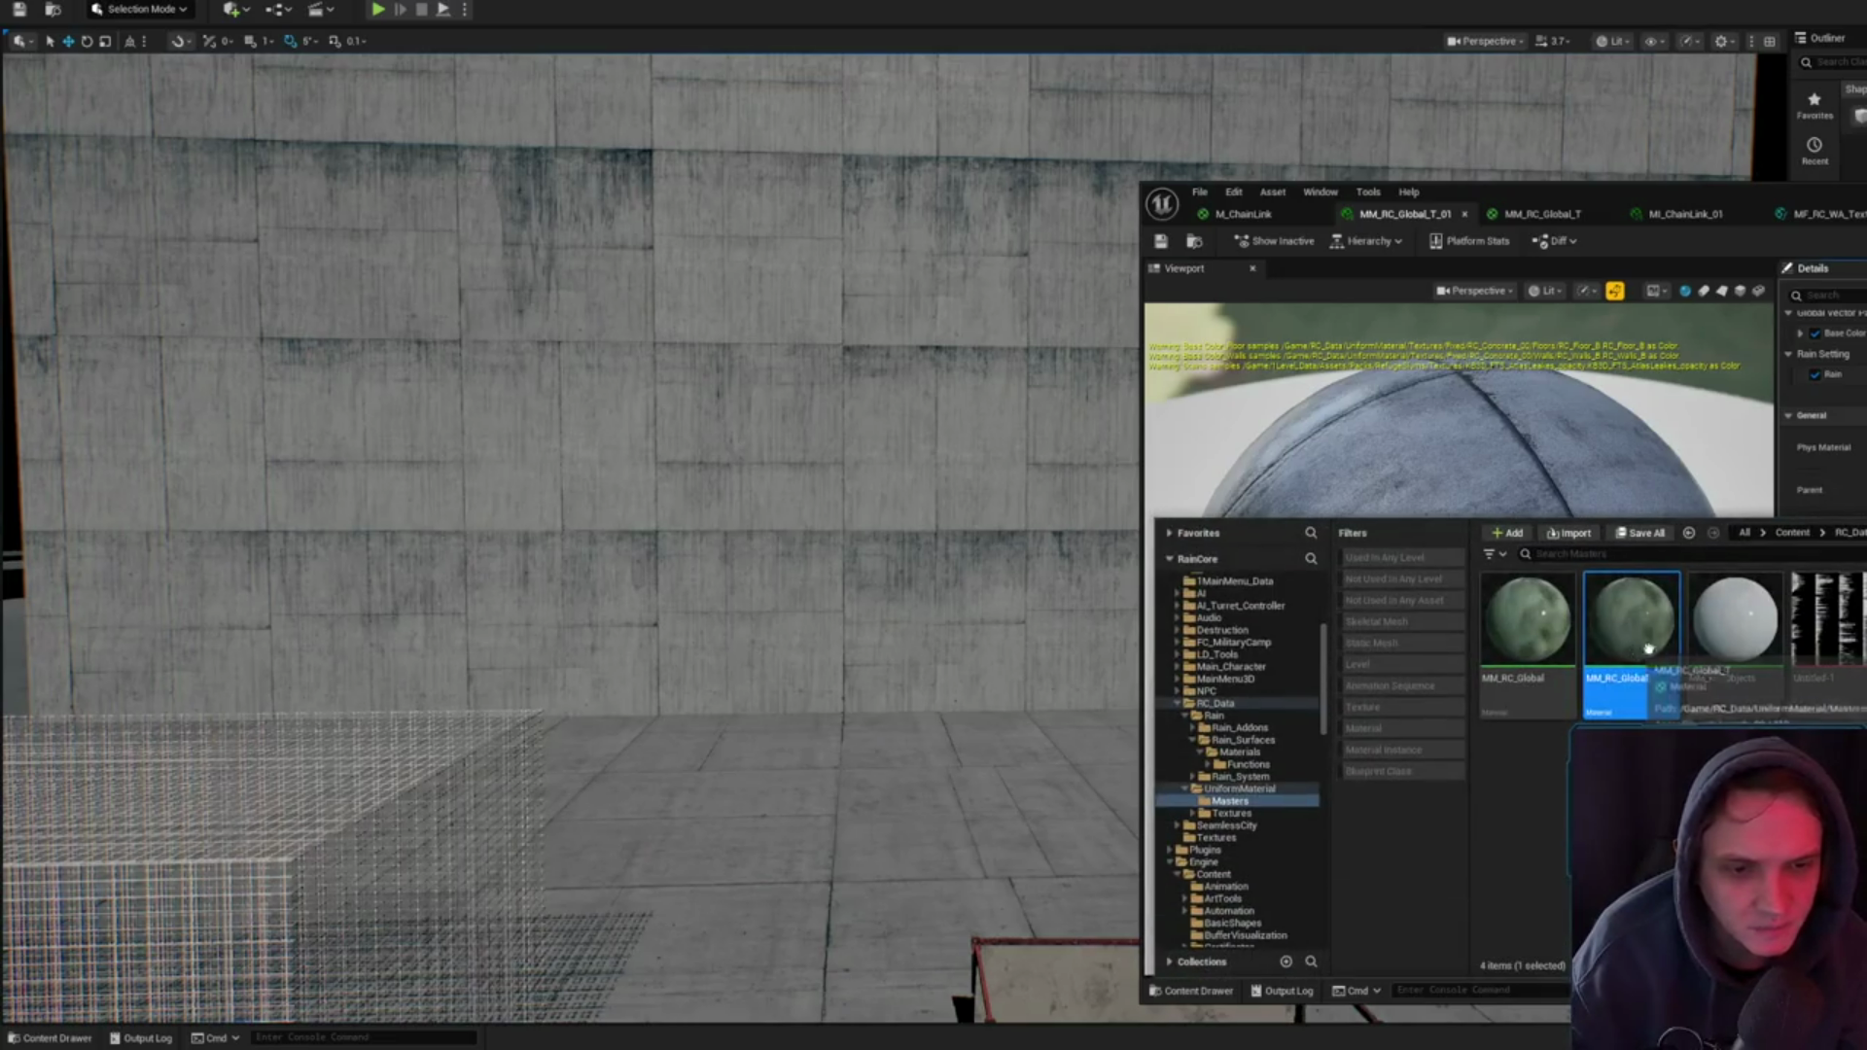
left_click(1746, 616)
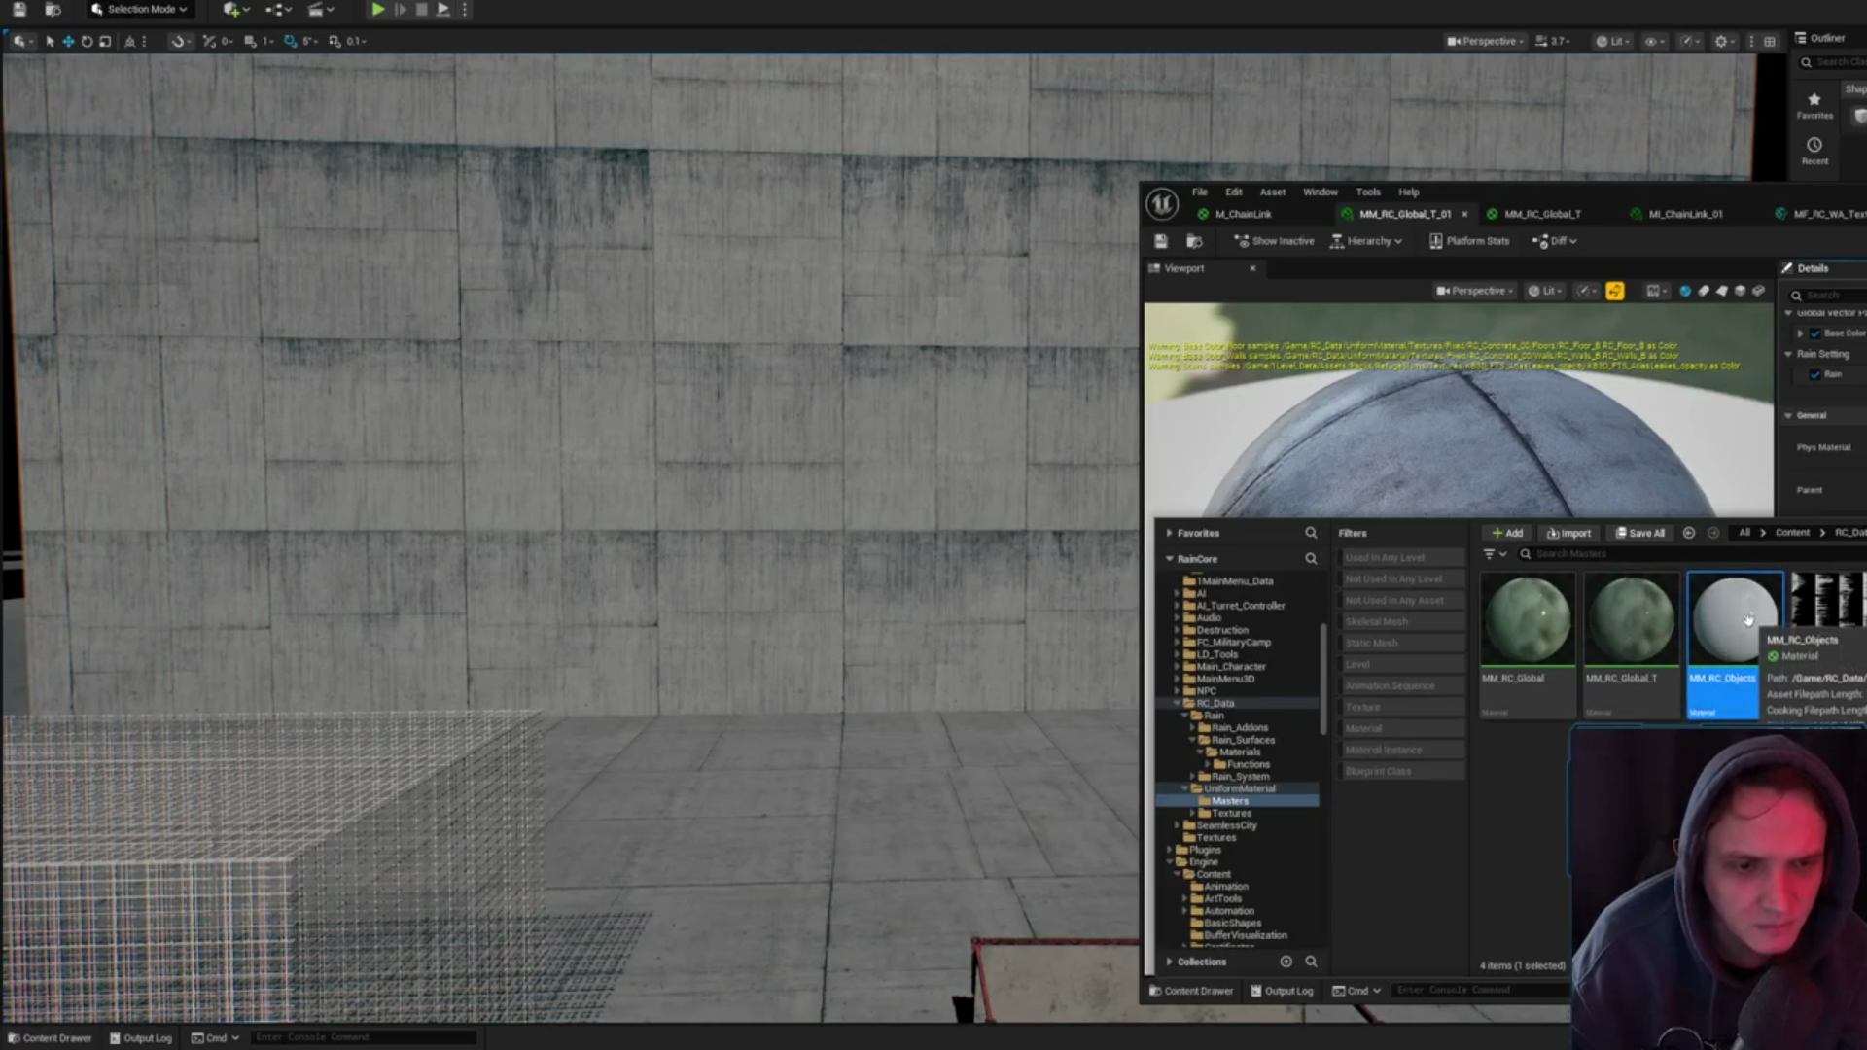
left_click(1622, 678)
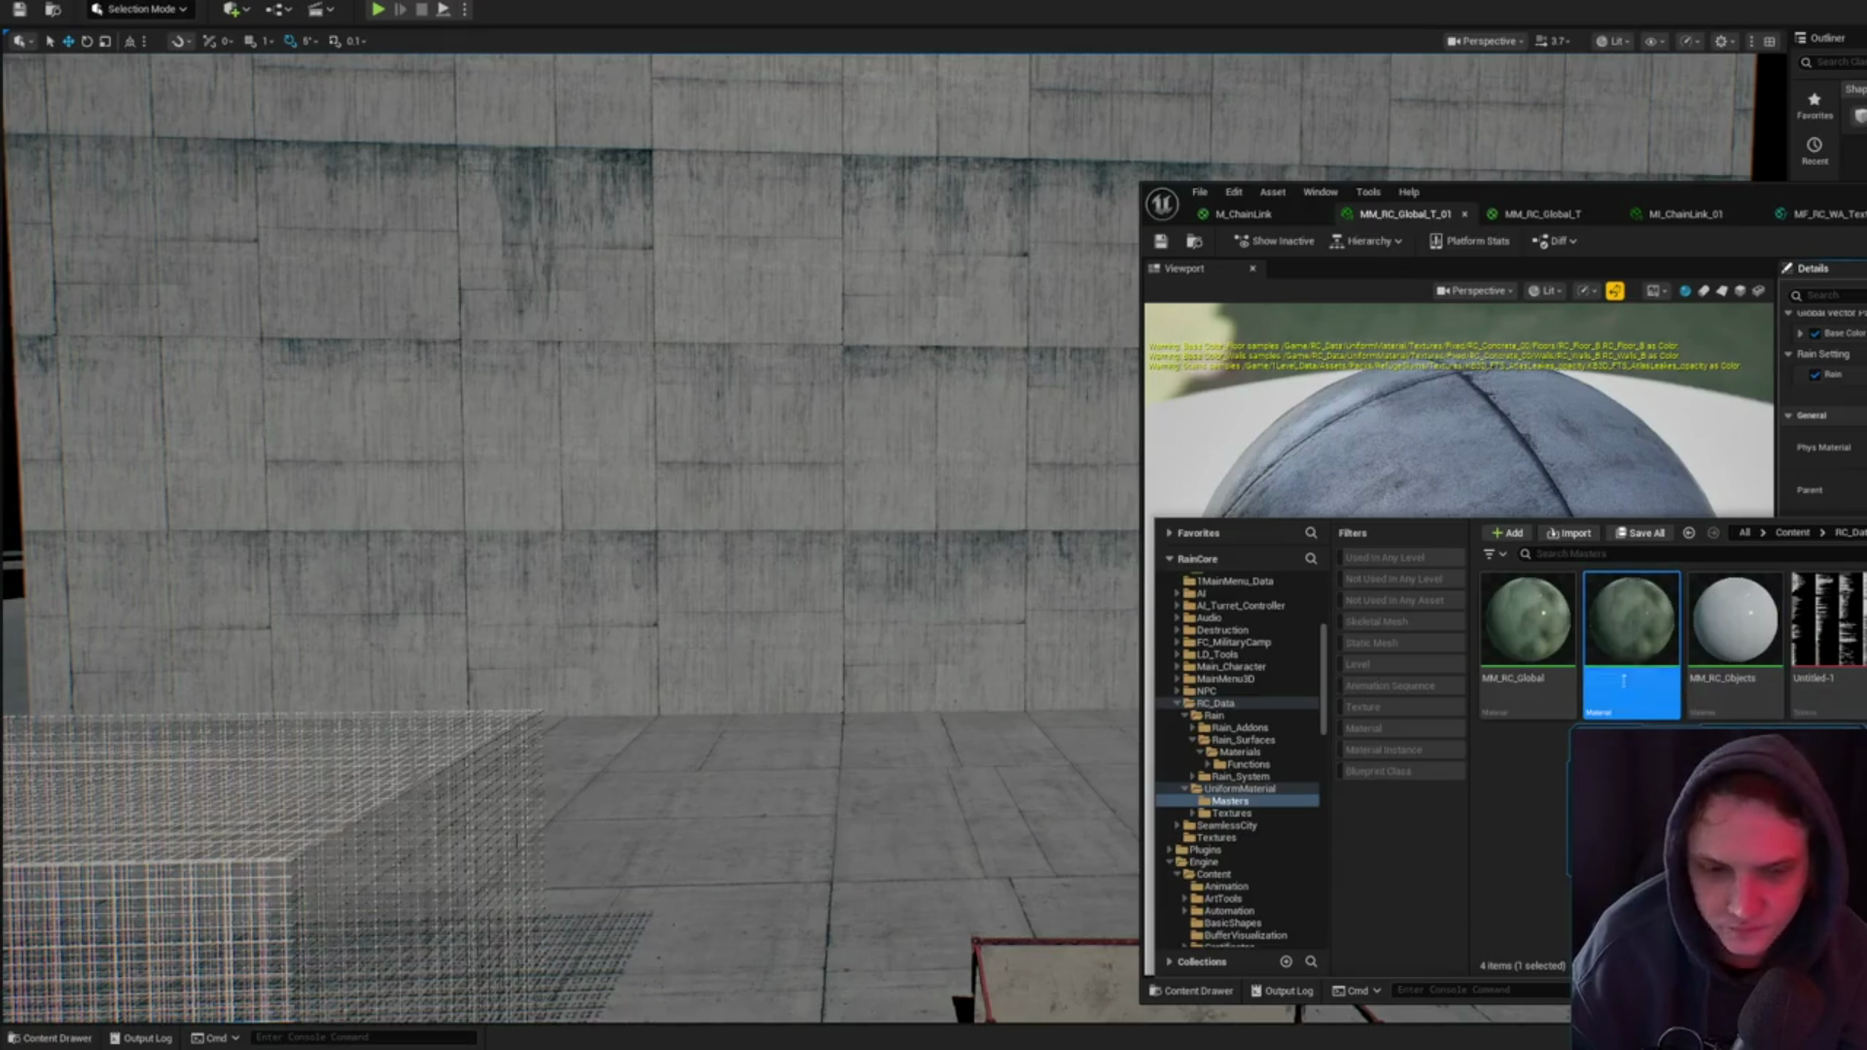
left_click(1634, 778)
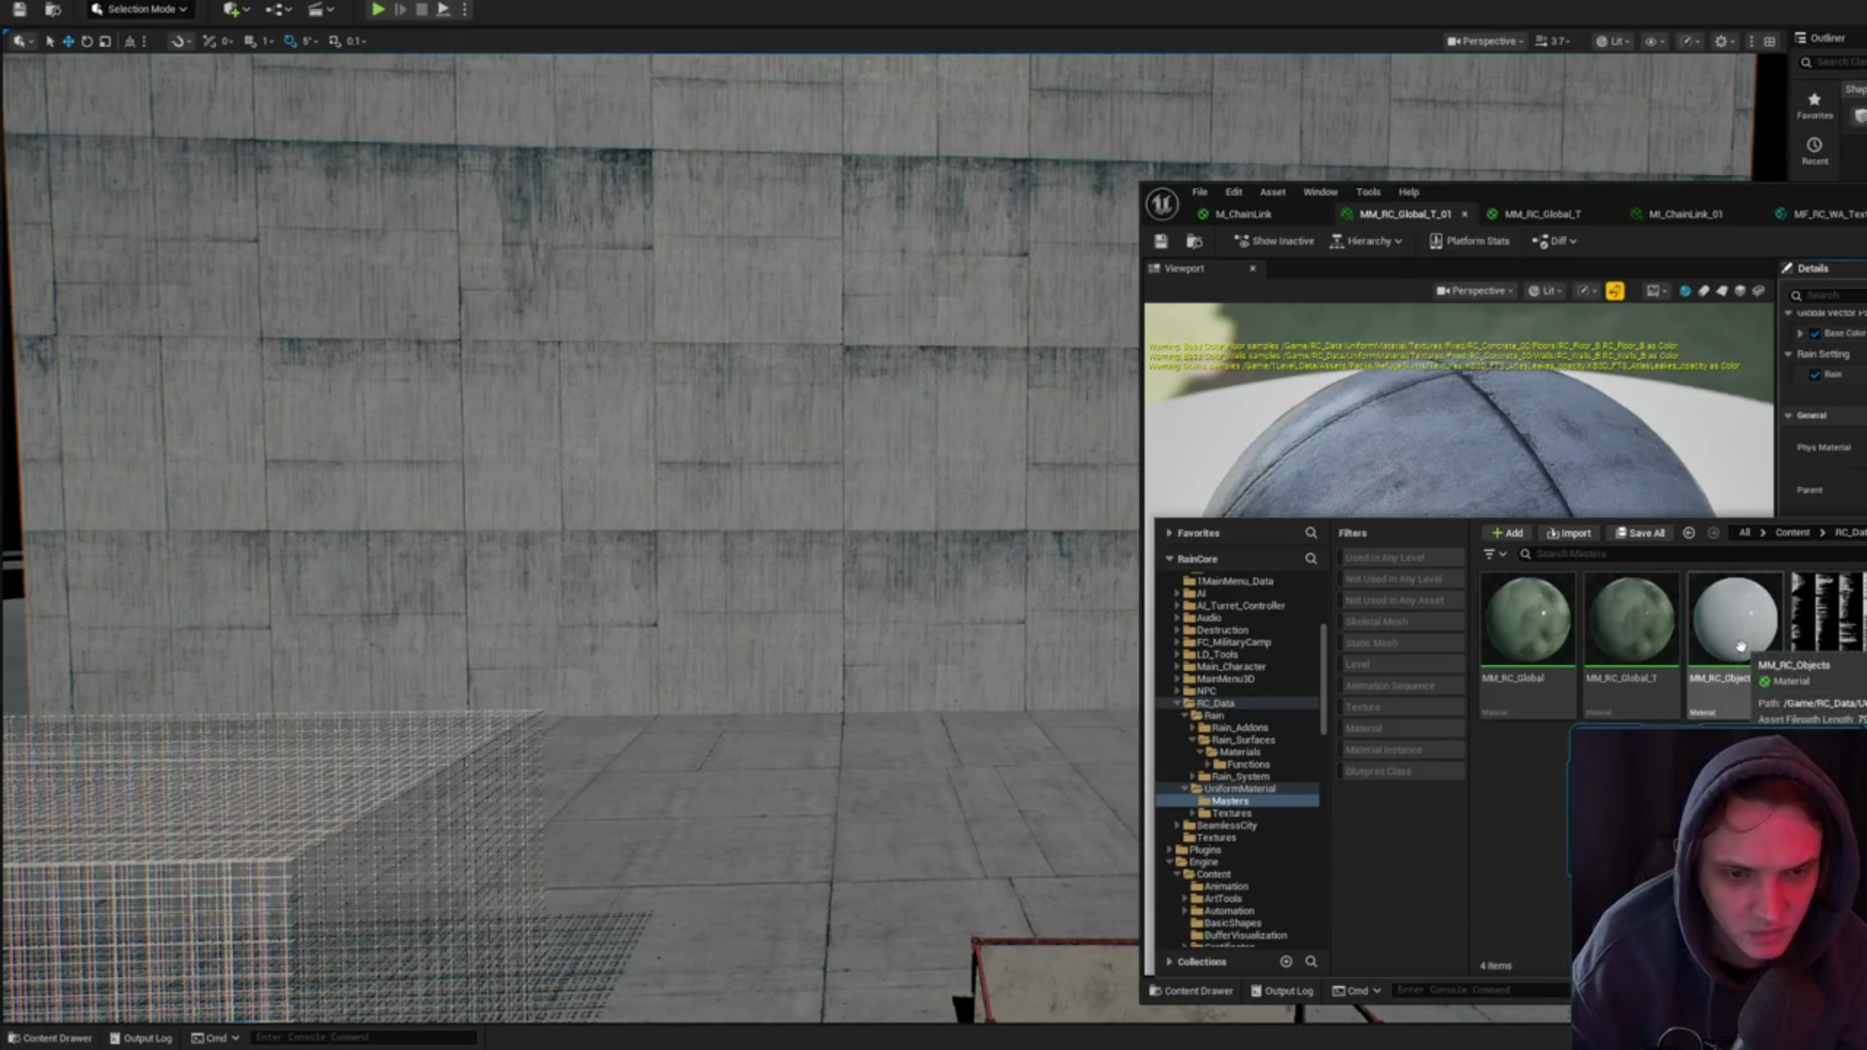
left_click(1525, 657)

## EXERCISE DESCRIPTION
When an image appears in the data, skip it and output the rest exactly.

## RESPONSE TO THIS EXERCISE
left_click(1746, 616)
left_click(1622, 678)
left_click(1634, 778)
left_click(1525, 657)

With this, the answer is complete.